28. The system of claim 26, wherein the system is adapted to maintain a flow rate of perfusate through the closed loop of about 1000mL/min/1.73m 2 Body surface area up to about 1500mL/min/1.73m 2 Body surface area for about 15 minutes to about 4 hours.
29. A system for local regional perfusion of a liver of a patient, the system comprising:
a first perfusion catheter inserted into a hepatic artery of the liver;
a second perfusion catheter inserted into a portal vein of the liver;
one or more retrieval catheters inserted into the patient's inferior vena cava proximal to the liver;
a membrane oxygenation device fluidly coupled to the first perfusion catheter, the second perfusion catheter, the one or more recovery catheters, and an oxygen source, wherein the first perfusion catheter, the second perfusion catheter, the one or more recovery catheters, and the membrane oxygenation device together form a closed loop through the liver, the liver isolated from the patient's systemic circulation; and
a pump configured to drive a fluid flow through the closed loop.

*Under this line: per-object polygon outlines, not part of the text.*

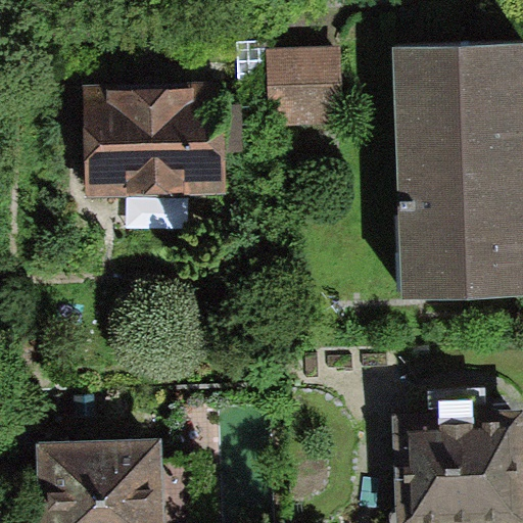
[(522,34),(393,38),(400,300),(522,296),(522,34)]
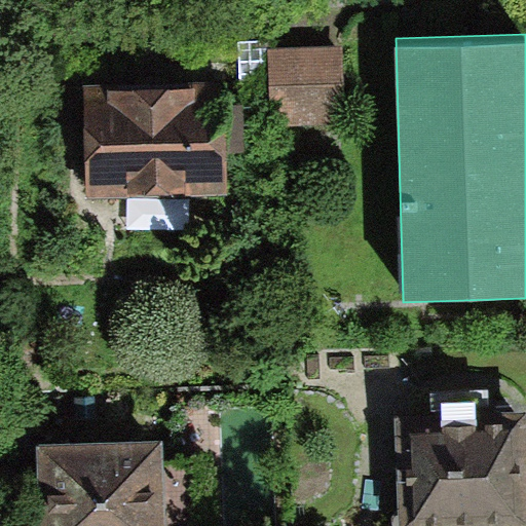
[(266,55),(266,127),(334,127),(333,54),(266,55)]
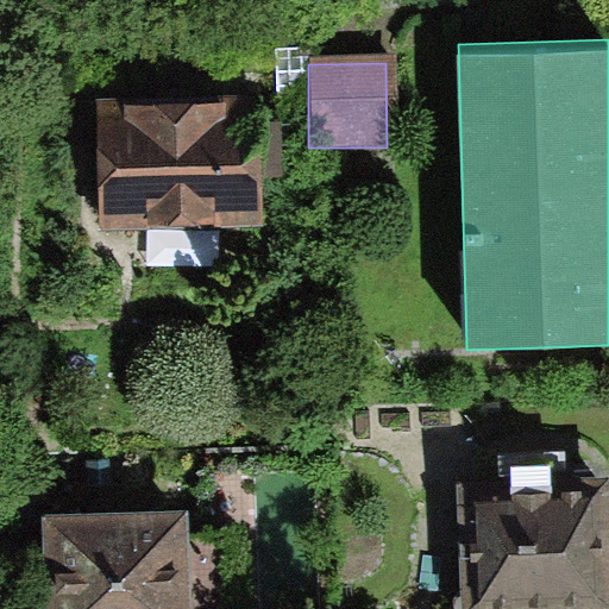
[(89,90),(92,225),(262,223),(259,87),(89,90)]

30. The system of claim 29, wherein the membrane oxygenation device comprises a reservoir configured for injecting a drug into the closed loop during infusion.
31. The system of claim 29, wherein the system is adapted to maintain a flow rate of perfusate through the closed loop of about 1000mL/min/1.73m 2 Body surface area up to about 1500mL/min/1.73m 2 Body surface area for about 15 minutes to about 4 hours.
32. The system of any one of claims 26-31, configured to perform the method of any one of claims 1-25.